Salamon was named Program Director of the Year by Billboard Magazine for three consecutive years from 1979 through 1981. In 1980, he also received the Billboard award for National Syndicated Program of the Year for “The Johnny Cash Silver Anniversary Special”, which he produced for Mutual. Additionally WHN was named Billboard's Station of The Year in 1980 and 1981.

==National Radio Network Management==
In 1981, Salamon formed The United Stations Radio Network with Dick Clark and other former Mutual executives, where he created programming, which was carried at one time or another by nearly every County station in America, including “The Weekly Country Music Countdown” and “Dick Clark’s Rock, Roll and Remember”, both of which were still on the air 25 years later. In 1985, United Stations acquired the RKO Radio Network and in 1989, it merged with Transtar Radio Networks to form Unistar, where Salamon served as President of Programming and hosted his own weekly series, “The Stories Behind The Song” in addition to live network interview specials with Garth Brooks and Alabama.

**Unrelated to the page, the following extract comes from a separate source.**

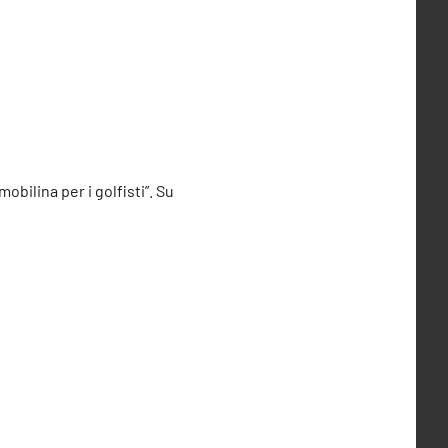
obilina per i golfisti”. Su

In 1994, when Unistar merged with Westwood One, Salamon remained President of Programming for the combined company, a position he held until 2002. Westwood One had previously acquired the Mutual Radio Network in 1985, where Salamon began his network radio career, and two years after that acquired the NBC Radio Network, prior to the Unistar merger. At Westwood One, Salamon was directly responsible for guiding the network's big-name entertainers including David Letterman, Jay Leno, Martha Stewart and Charles Osgood, and was instrumental in bringing new talent and brands to radio including Jon Stewart and Fox News. Programs for which he was responsible aired on over 1,800 radio stations.

==Nashville Leadership==
Salamon relocated to Nashville in 2002 where he became executive director the Country Radio Broadcasters, a Nashville-based non profit organization which conducts the Country Radio Seminar (CRS), an annual meeting of country radio program directors and country music executives dating back to 1970. The CRS is the longest continuously running national meeting for radio programmers of any format. Salamon first attended the CRS in 1974 where he received a hostile reaction to his then novel stance of researching music, which is commonplace today. Two years later he was invited to join their board of directors, upon which he remained until being named executive director of the organization.

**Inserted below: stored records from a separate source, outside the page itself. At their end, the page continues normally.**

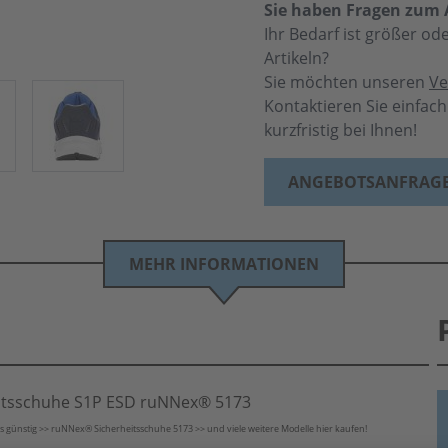
Sie haben Fragen zum A
Ihr Bedarf ist größer o
Artikeln?
Sie möchten unseren
Ve
Kontaktieren Sie einfac
kurzfristig bei Ihnen!
ANGEBOTSANFRAG
MEHR INFORMATIONEN
eitsschuhe S1P ESD ruNNex® 5173
 günstig >> ruNNex® Sicherheitsschuhe 5173 >> und viele weitere Modelle hier kaufen!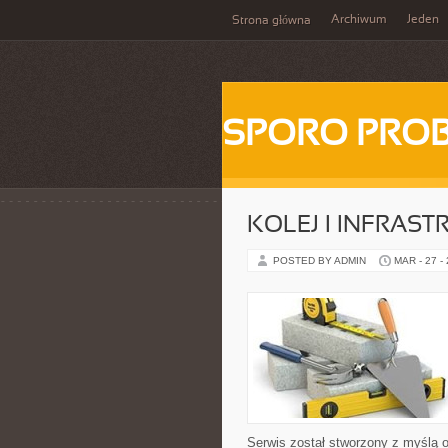
Archiwum
Jeden
Strona główna
SPORO PRO
KOLEJ I INFRAS
POSTED BY ADMIN
MAR - 27 -
Serwis został stworzony z myślą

In 2006, Salamon was inducted into the Country Radio Seminar Hall of Fame, which cited his influence as a mentor to radio programmers and his achievement in programming the most listened to country radio station of all time (WHN).

In 2007, Salamon joined more than two dozen other radio and music industry luminaries as members of the Nominating Committee of the Hit Parade Hall of Fame.

Salamon left the Country Radio Broadcasters in 2009, becoming chief executive officer for the Savannah Music Group, a music publishing company and record label which during his tenure scored its first #1 song.

==Educator and Author==
Salamon began teaching Mass Communications as an adjunct professor at Middle Tennessee State University in 2003. Two years later, he joined Belmont University in a similar capacity. While at Belmont, he was asked to develop a course on Entertainment Leadership, which he taught in their Mike Curb School of Entertainment and Music Business.

Salamon's first book ‘’Pittsburgh’s Golden Age of Radio’’, was published in 2010 by Arcadia Publishing, a leading publisher of local history books in Mt. Pleasant, SC. His second book, ‘’WHN: When New York City Went Country’’ was published by Archer Books, Santa Maria, CA, on February 25, 2013, coinciding with the 40th anniversary of WHN's switch to a country format. The book debuted at the WHN reunion in Manhattan and was promoted during the on-air reunion broadcast the following day on WFDU-FM.